The Future is High-Tech
As wages rise and the restaurant labor pool remains tight, technology will likely take on even greater importance in pizzerias of the future. Already, pickup lockers that customers can unlock with their phone, for example, are reducing strain on the back-of-house and speeding service. Current realities like AI-enabled phone ordering systems and digital pizza delivery tracking software are further harbingers of a higher-tech future.
Like automats developed partially as a response to the Spanish flu epidemic of the early 20th century, Bandy says entirely robotic pizza kitchens may be born out of our current pandemic. A pizza-making robot generated a flurry of attention and accolades at the technology event CES in Las Vegas last year.
“The digital space is helping folks streamline their ordering process and limiting the service staff that they need,” Bandy says. “All the people we know on the AI vendor side are busy as heck.”
Orders in One Spot
Beyond kitchen equipment, point-of-sale systems that integrate online orders are one of the more valuable tools in a pizzeria’s arsenal right now.
“Nobody’s calling to order food,” says Vito Sorrentino, owner of seven Jet’s Pizza locations in Chicago.

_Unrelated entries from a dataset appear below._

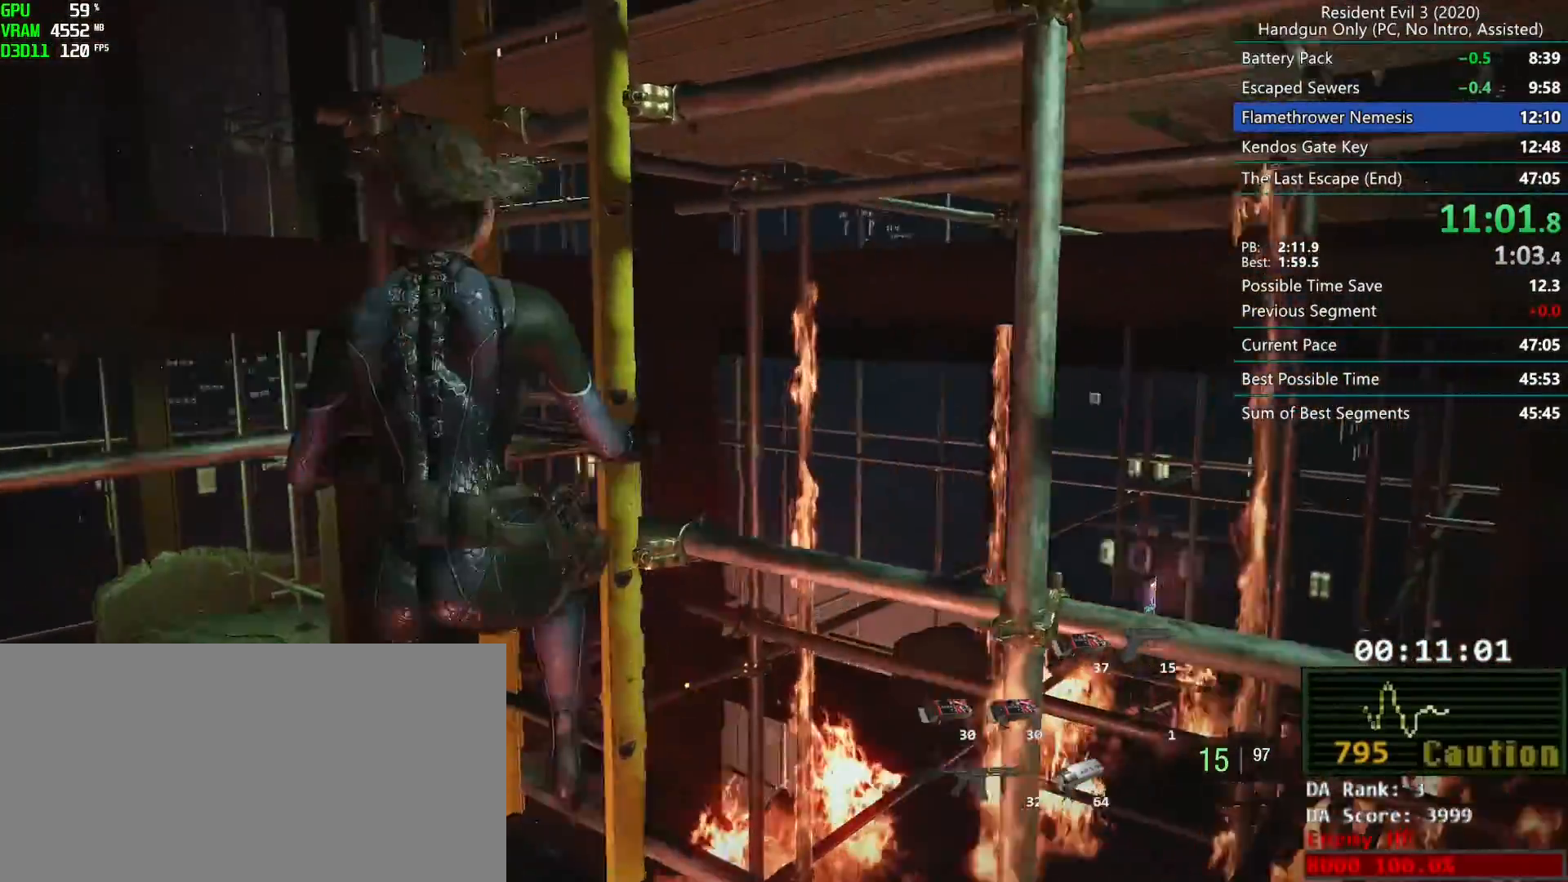
Gameplay with keyboard and mouse; each line is a JSON object with the keys and mouse buttons held at the frame after it. "events" lists presses ("down") and releases ("up") of "alt", "d", "f", "g", "h", "r", "s", "t", "w", "mouse_left", "mouse_wheel", "mouse_right", "mouse_mb4" and "mouse_mb5" between this image and that frame as [ms after this image, input, new state], when the widget could be followed in between. "mouse_left", "mouse_wheel", "mouse_right", "mouse_mb4", "mouse_mb5" = the "left", "wheel", "right", "mb4", "mb5" buttons of the "mouse" list. No other keys are recorded. "wheel" means that the mouse wheel is clicked or scrolled. Mouse movement is not recorded. Not read: e.
{"keys": ["r"], "mouse": [], "events": []}
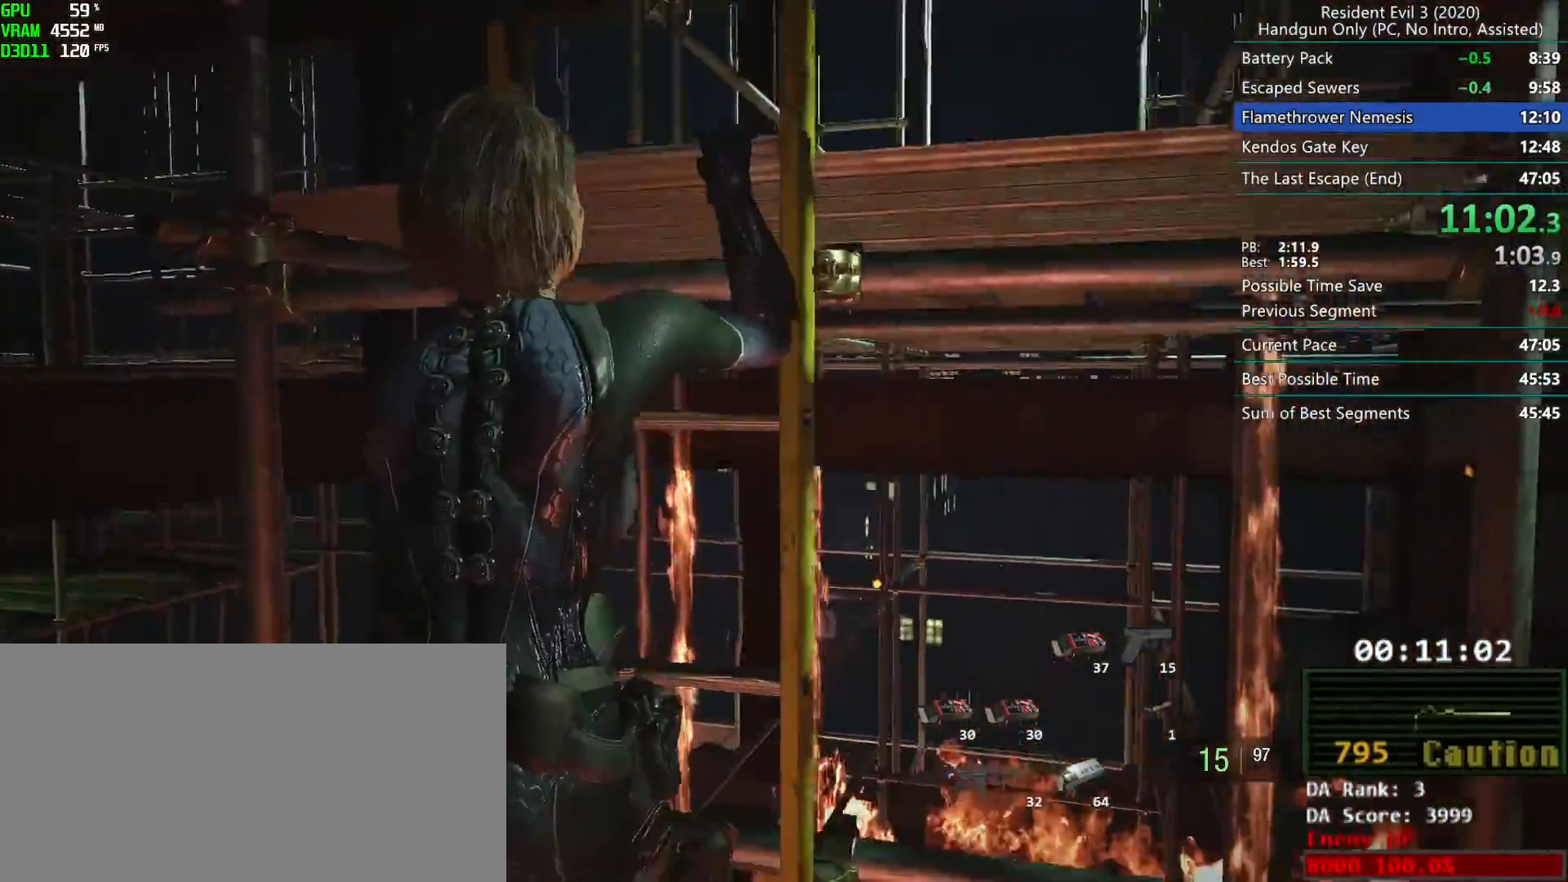
{"keys": ["r"], "mouse": [], "events": []}
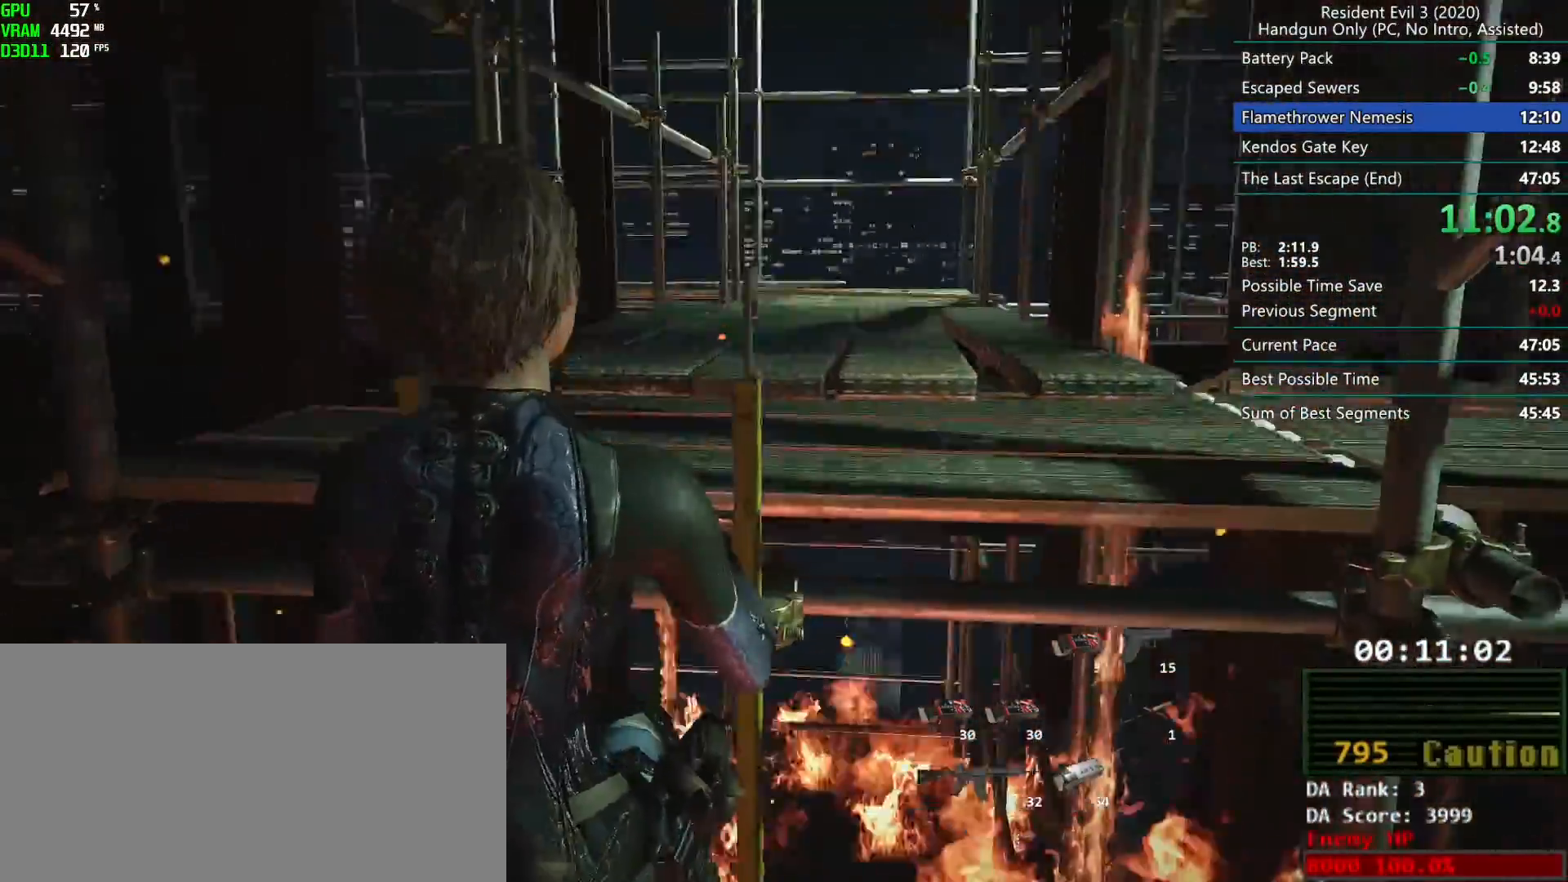
{"keys": ["r"], "mouse": [], "events": []}
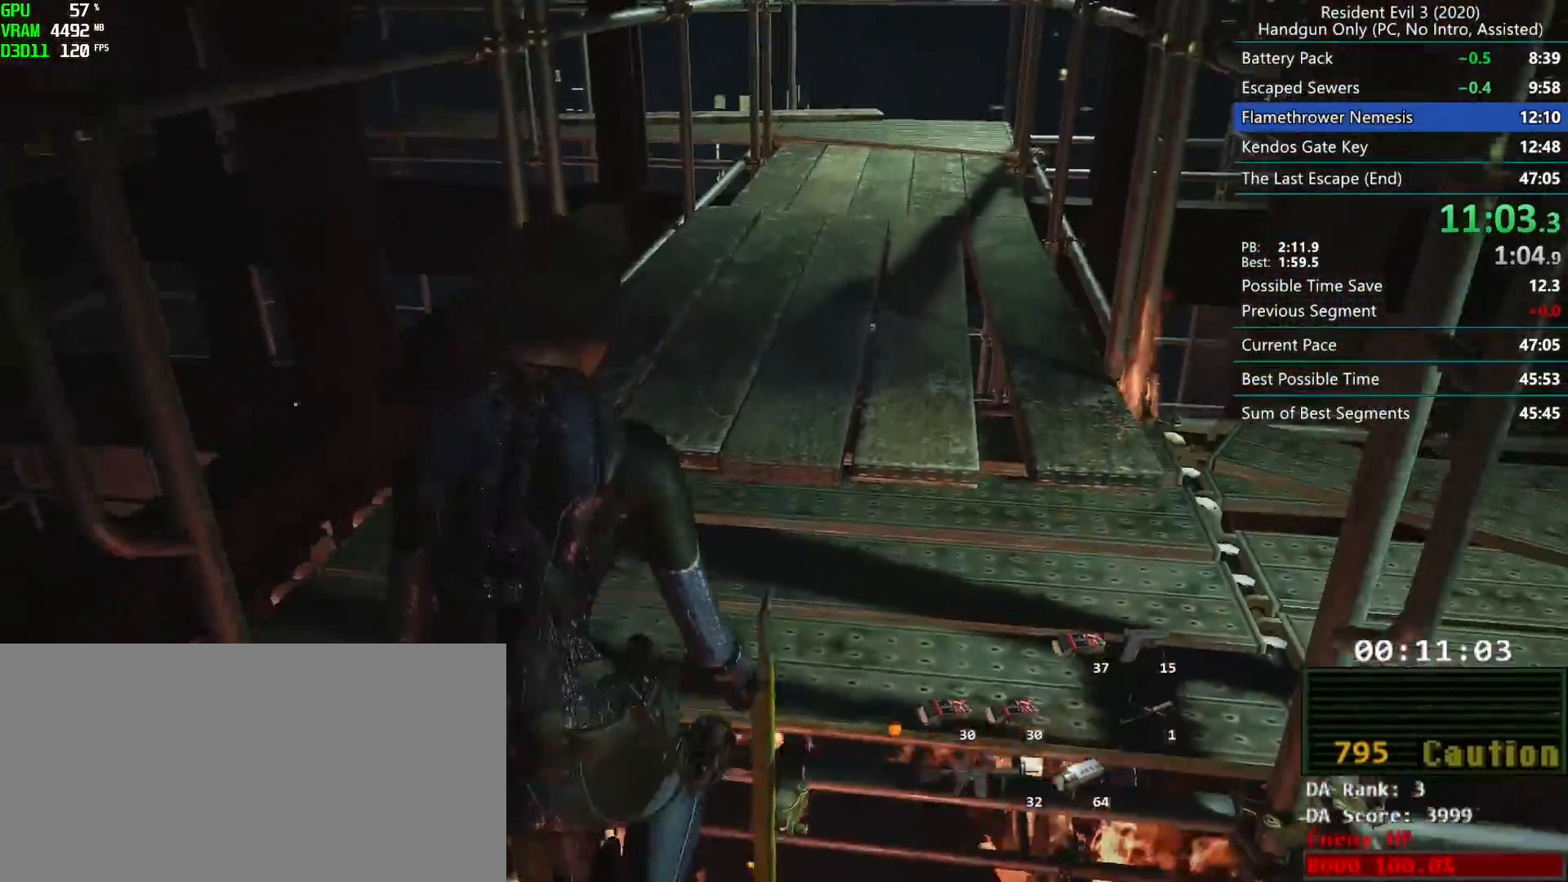
{"keys": ["r"], "mouse": [], "events": []}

When the pandemic dramatically increased the number of orders placed via third-party apps, Sorrentino’s employees couldn’t keep up by manually entering each order to the POS. His pizzerias eventually signed up for a service that integrates those ordering platforms to the POS automatically.
“Now we don’t have to worry about making mistakes entering orders by hand,” he says.
That allowed him to cut two employees per shift, reducing labor costs.
David Henkes of Technomic says this type of digital and mobile ordering technology is what’s given some of the largest pizza chains a huge head start during the pandemic.
“Technology and equipment, that’s where the investment for a lot of these pizzerias is going to go: What technology do we need to fulfill orders quickly?”